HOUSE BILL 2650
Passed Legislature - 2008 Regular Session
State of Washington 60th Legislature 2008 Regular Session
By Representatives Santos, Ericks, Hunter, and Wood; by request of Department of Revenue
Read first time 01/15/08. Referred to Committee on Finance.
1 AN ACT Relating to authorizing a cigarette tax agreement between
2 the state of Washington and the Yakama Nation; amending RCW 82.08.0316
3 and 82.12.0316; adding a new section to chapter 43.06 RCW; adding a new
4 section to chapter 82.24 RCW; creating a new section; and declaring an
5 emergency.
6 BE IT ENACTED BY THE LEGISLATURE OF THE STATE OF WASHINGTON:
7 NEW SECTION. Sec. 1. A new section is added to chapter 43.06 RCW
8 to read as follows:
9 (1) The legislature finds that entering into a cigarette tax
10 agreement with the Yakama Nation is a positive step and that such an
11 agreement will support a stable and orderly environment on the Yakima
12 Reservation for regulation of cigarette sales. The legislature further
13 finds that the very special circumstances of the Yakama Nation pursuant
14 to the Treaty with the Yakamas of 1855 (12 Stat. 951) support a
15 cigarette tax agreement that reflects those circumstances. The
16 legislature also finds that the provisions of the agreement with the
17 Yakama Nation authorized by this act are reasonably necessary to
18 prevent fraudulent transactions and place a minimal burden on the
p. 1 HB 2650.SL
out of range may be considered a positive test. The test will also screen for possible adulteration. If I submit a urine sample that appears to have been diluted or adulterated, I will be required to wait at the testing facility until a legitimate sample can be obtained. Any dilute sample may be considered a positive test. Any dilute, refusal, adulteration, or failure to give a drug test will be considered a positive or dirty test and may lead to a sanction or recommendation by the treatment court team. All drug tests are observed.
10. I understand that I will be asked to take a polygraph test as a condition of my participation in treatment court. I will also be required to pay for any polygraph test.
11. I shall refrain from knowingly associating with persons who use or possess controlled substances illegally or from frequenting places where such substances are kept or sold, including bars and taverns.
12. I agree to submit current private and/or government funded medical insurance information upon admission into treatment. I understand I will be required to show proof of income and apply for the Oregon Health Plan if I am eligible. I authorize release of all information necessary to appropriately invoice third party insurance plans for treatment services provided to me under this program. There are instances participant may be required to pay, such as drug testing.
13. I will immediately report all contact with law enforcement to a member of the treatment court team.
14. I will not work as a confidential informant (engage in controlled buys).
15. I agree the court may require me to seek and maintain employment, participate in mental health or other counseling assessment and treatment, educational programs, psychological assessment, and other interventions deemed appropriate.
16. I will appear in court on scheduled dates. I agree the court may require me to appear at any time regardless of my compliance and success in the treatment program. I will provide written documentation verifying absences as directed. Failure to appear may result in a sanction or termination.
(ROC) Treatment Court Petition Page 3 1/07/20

────────────────────

**About this task**
Go through the listing, find each line with the word "cigarette", and copy it.

**Solution**
1 AN ACT Relating to authorizing a cigarette tax agreement between
9 (1) The legislature finds that entering into a cigarette tax
12 Reservation for regulation of cigarette sales. The legislature further
15 cigarette tax agreement that reflects those circumstances. The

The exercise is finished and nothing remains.